On désigne par l’expression « littérature de gare », une littérature pour gens pressés. De petits romans essentiellement, destinés à être consommés sur un quai de gare, dans un hall d’aéroport, entre deux destinations. Vite lus, vite digérés, vite oubliés. Il s’agit d’une littérature peu cultivée mais distrayante, superficielle mais dotée d’un imaginaire certain, bien que suspect aux yeux de la bourgeoisie ou de l’institution littéraire, ce qui revient au même.
Historiquement, c’est-à-dire, en gros, jusqu’aux années 70 (avec quelques notables exceptions – cf. les collections trash du Fleuve noir des eighties), les romans de gare se reconnaissaient à leurs emballages criards, fruits des délires graphiques de quelques illustrateurs pervers et des titres savamment racoleurs usinés par des romanciers stakhanovistes. On comprend ainsi pourquoi ces romans devenus livres-objets font le ravissement des collectionneurs d’art modeste et constituent un département fort prisé du Musée international des sous-cultures qui n’existe pour l’instant que dans le crâne des amateurs.
La littérature de gare se confond parfois avec la littérature dite « de genre », façon dédaigneuse de qualifier la science-fiction, le fantastique, le polar, le roman noir, le roman d’espionnage, le thriller, etc. On utilise aussi, pour nommer l’innommable, le mot le plus con jamais inventé : paralittérature.

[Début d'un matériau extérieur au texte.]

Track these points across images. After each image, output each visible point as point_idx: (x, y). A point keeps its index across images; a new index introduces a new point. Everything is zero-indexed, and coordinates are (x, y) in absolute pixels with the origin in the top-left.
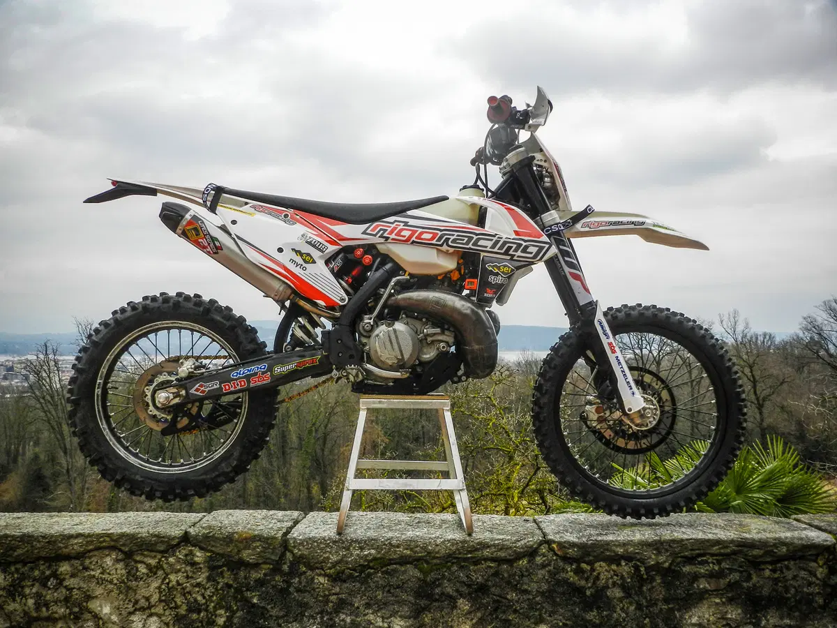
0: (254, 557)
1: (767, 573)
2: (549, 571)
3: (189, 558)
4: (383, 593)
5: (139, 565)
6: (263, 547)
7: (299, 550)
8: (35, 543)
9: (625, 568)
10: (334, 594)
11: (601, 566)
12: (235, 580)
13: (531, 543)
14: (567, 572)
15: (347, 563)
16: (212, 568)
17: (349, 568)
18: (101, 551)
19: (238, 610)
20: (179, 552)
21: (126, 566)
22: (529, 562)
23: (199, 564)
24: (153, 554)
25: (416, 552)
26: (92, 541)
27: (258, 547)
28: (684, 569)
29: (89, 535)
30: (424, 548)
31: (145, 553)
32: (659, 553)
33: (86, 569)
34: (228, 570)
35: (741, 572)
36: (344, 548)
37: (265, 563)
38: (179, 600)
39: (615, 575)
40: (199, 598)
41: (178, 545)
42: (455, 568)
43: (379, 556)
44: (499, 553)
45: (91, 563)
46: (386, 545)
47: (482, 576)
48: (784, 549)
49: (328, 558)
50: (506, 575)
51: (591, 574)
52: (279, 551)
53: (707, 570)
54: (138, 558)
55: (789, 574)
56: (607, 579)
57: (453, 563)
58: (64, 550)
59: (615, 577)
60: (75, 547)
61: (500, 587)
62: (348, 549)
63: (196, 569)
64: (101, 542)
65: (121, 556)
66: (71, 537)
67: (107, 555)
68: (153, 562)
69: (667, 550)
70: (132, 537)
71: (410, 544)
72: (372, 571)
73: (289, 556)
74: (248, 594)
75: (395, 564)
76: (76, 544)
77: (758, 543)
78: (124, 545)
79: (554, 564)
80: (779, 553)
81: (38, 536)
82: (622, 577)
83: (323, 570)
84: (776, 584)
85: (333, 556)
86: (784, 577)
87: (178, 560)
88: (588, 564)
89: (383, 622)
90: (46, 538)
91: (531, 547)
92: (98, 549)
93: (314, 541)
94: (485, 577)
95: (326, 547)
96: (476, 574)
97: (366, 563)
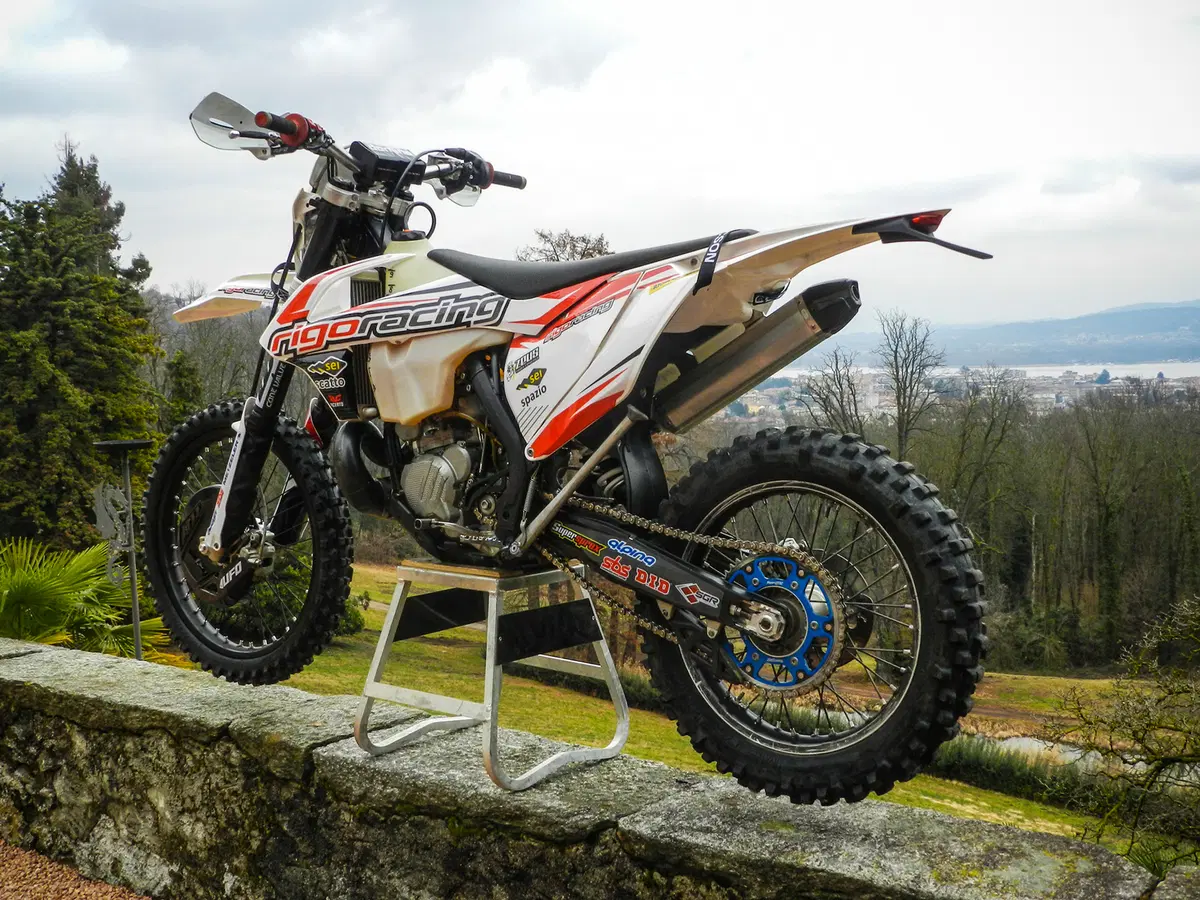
0: (280, 770)
2: (610, 873)
3: (226, 757)
4: (410, 852)
5: (187, 756)
6: (287, 759)
7: (323, 771)
8: (104, 710)
10: (359, 840)
11: (683, 883)
12: (269, 795)
13: (585, 822)
14: (635, 881)
15: (372, 800)
16: (248, 776)
17: (373, 808)
18: (154, 731)
19: (271, 835)
20: (219, 747)
21: (177, 754)
22: (586, 851)
23: (235, 766)
24: (197, 745)
25: (444, 803)
27: (283, 757)
29: (144, 710)
30: (454, 799)
31: (191, 741)
32: (765, 884)
33: (144, 749)
34: (262, 781)
36: (367, 778)
37: (294, 781)
38: (219, 808)
40: (237, 810)
41: (218, 738)
42: (492, 838)
43: (404, 798)
44: (542, 828)
45: (148, 743)
46: (411, 785)
47: (523, 859)
49: (351, 789)
50: (553, 864)
51: (668, 893)
52: (302, 768)
54: (186, 747)
57: (490, 831)
58: (126, 723)
60: (134, 722)
61: (545, 880)
62: (371, 782)
63: (233, 772)
64: (153, 720)
65: (171, 741)
66: (130, 709)
67: (161, 737)
68: (198, 755)
69: (778, 881)
71: (438, 789)
72: (398, 818)
73: (315, 777)
74: (280, 818)
75: (425, 814)
76: (134, 718)
78: (171, 728)
79: (617, 863)
83: (348, 804)
85: (355, 786)
87: (216, 758)
88: (662, 875)
89: (410, 892)
90: (112, 707)
91: (584, 828)
92: (152, 728)
93: (337, 763)
94: (526, 861)
95: (349, 773)
96: (515, 853)
97: (390, 806)
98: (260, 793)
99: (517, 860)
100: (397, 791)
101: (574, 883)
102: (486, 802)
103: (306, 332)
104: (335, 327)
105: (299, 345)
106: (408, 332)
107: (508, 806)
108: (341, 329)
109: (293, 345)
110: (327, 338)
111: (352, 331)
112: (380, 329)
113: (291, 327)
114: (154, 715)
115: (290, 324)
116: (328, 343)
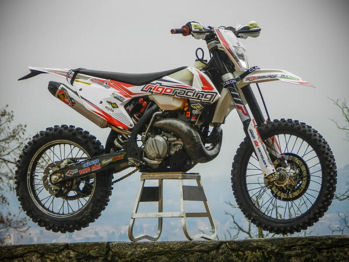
0: (95, 253)
1: (325, 253)
2: (225, 256)
3: (68, 255)
5: (47, 260)
6: (99, 248)
7: (114, 249)
8: (2, 250)
9: (259, 253)
11: (248, 253)
14: (233, 256)
15: (135, 255)
16: (78, 260)
17: (137, 258)
18: (30, 253)
20: (64, 252)
21: (42, 260)
22: (216, 252)
23: (72, 258)
24: (53, 254)
25: (165, 249)
26: (26, 249)
27: (96, 248)
28: (285, 253)
29: (25, 246)
30: (169, 247)
31: (49, 253)
32: (273, 245)
34: (85, 260)
35: (312, 254)
36: (134, 248)
37: (101, 256)
39: (254, 257)
42: (183, 256)
43: (149, 251)
44: (201, 248)
45: (27, 259)
46: (152, 245)
47: (195, 259)
48: (330, 241)
49: (127, 253)
50: (205, 258)
51: (243, 257)
52: (105, 250)
53: (295, 253)
54: (47, 256)
55: (335, 254)
56: (251, 259)
57: (182, 254)
58: (15, 253)
59: (255, 258)
60: (20, 251)
62: (136, 248)
63: (71, 260)
64: (30, 249)
65: (39, 256)
66: (17, 247)
67: (33, 255)
68: (53, 258)
69: (276, 244)
70: (43, 246)
71: (162, 244)
72: (146, 258)
73: (111, 253)
75: (157, 255)
76: (20, 250)
77: (318, 238)
78: (40, 250)
79: (227, 253)
80: (328, 243)
81: (3, 247)
82: (258, 258)
83: (125, 259)
84: (329, 259)
85: (129, 251)
86: (332, 256)
88: (242, 252)
90: (7, 248)
92: (29, 252)
93: (121, 245)
94: (196, 260)
95: (126, 247)
96: (192, 258)
97: (143, 255)
107: (189, 244)
114: (30, 246)
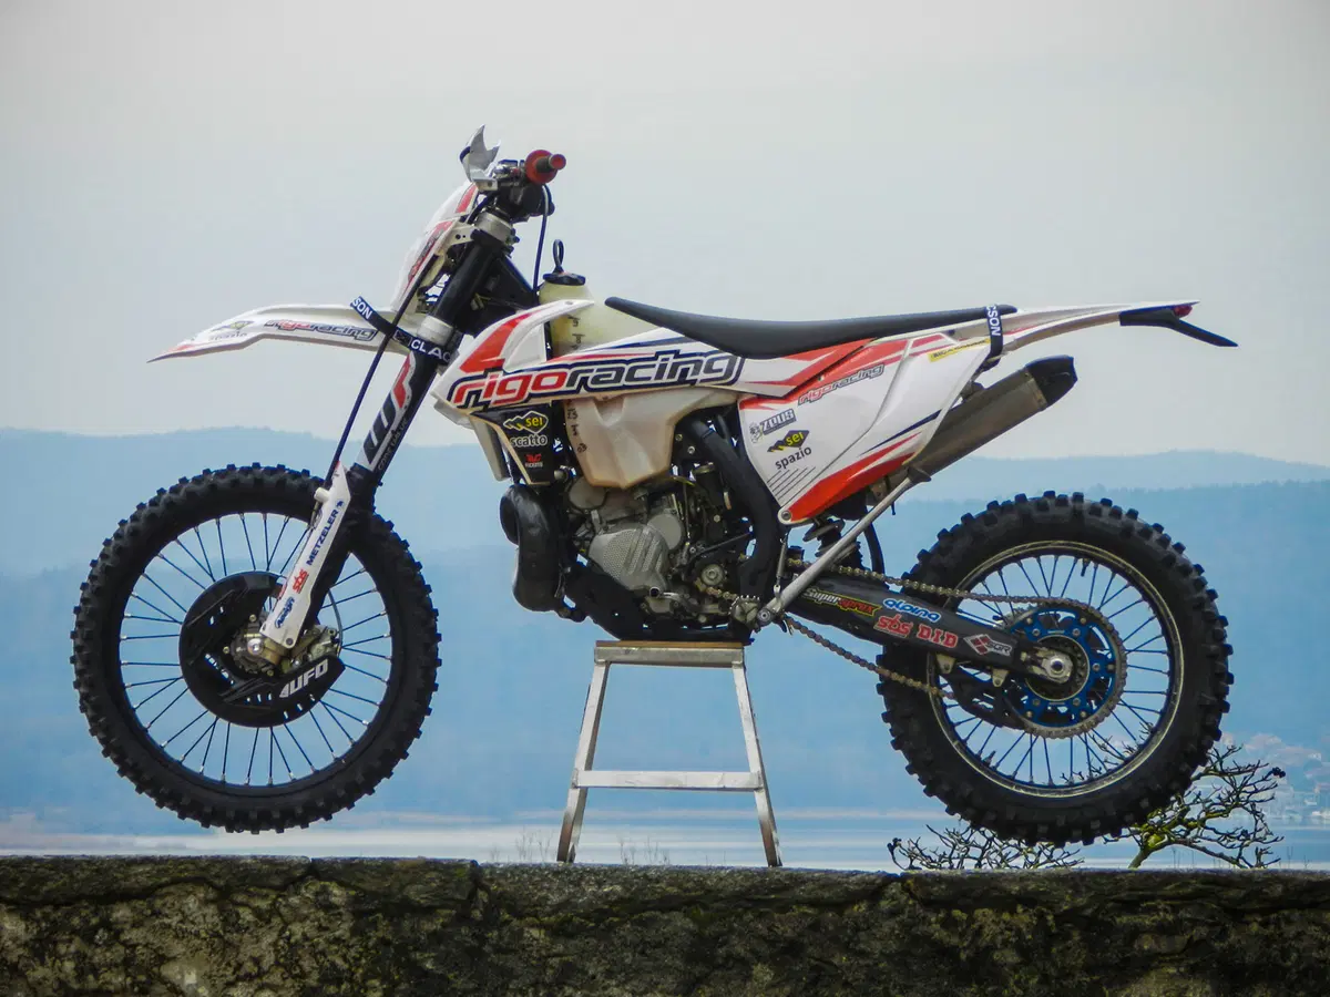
98: (383, 930)
99: (786, 930)
100: (618, 888)
101: (859, 942)
102: (747, 877)
103: (504, 383)
104: (539, 378)
105: (495, 397)
106: (624, 387)
108: (546, 381)
109: (485, 396)
110: (530, 390)
111: (559, 384)
112: (592, 383)
113: (484, 376)
115: (482, 373)
116: (531, 396)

De tout cela, il ressort qu’il existe, a contrario, une littérature purement littéraire, officielle, rétive à toute forme d’imagination et présentée dans des éditions originales graphiquement neutres afin de ne pas rebuter le lecteur. Ajoutons que cette littérature interdite de gare par manque d’entrain peut s’avérer tout à tour verbeuse, prétentieuse, chiante à mourir, complètement niaise ou joliment vide…

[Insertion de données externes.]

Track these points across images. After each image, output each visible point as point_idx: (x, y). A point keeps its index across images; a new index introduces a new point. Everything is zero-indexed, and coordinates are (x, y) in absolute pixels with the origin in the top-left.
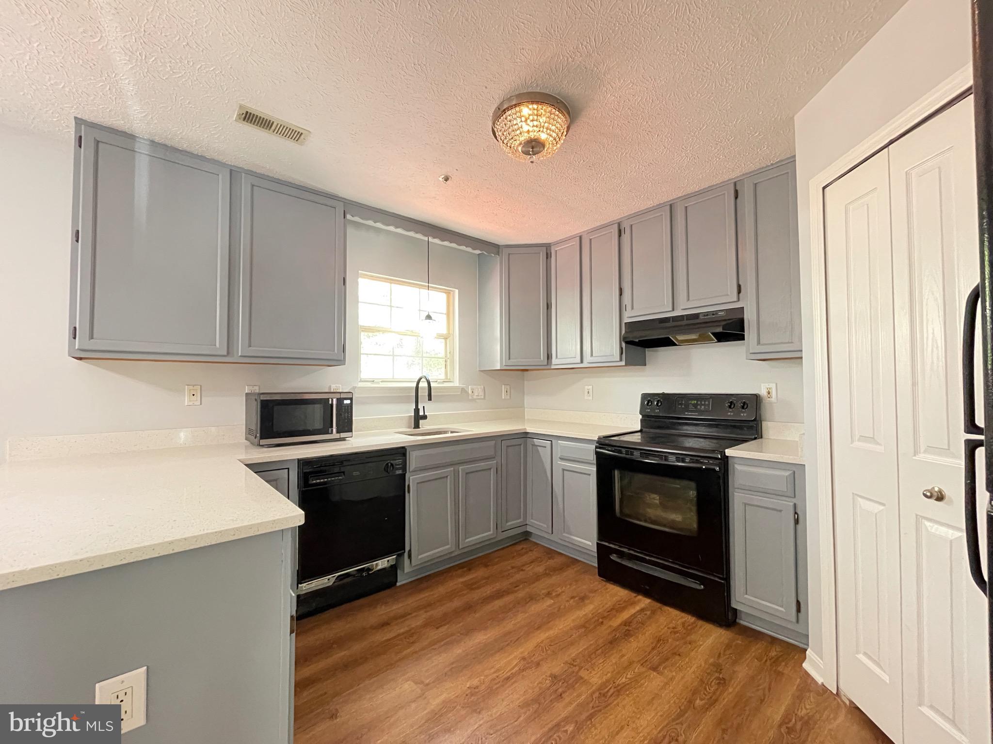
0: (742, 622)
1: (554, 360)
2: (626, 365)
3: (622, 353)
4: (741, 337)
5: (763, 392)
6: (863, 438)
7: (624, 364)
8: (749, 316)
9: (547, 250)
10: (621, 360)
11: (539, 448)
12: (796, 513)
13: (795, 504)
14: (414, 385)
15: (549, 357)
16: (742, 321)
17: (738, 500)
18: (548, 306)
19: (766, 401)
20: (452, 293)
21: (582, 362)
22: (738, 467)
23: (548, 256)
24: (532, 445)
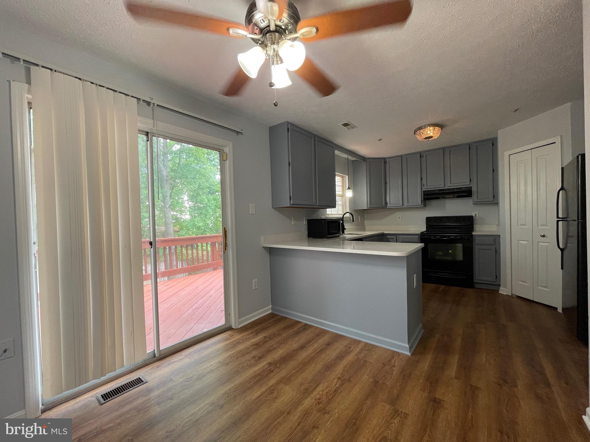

Dès lors, plutôt que prétendre instaurer la lutte des classes en littérature, nous préférons recourir à une distinction des genres plus pertinente. Selon laquelle il n’existe que deux formes de littérature : la bonne et la mauvaise.
Dans la première catégorie, on trouve certains romans d’André Héléna (1919 – 1972), pionnier maudit du roman noir français, souvent réédité, toujours snobé. Dans J’aurai la peau de Salvador, publié en 1949, Héléna écrit : « C’était une nuit pluvieuse d’automne, quelque part, vers Montmartre. Une bruine légère huilait les trottoirs gras. De rares passants se hâtaient vers des destins provisoires. »
Ce sont les premières phrases du livre, celles dont le but est de vous prendre par la main et de vous emmener ailleurs. Ailleurs mais où ? Vers des plaisirs provisoires ? À chacun de choisir sa destination. Rien n’est écrit.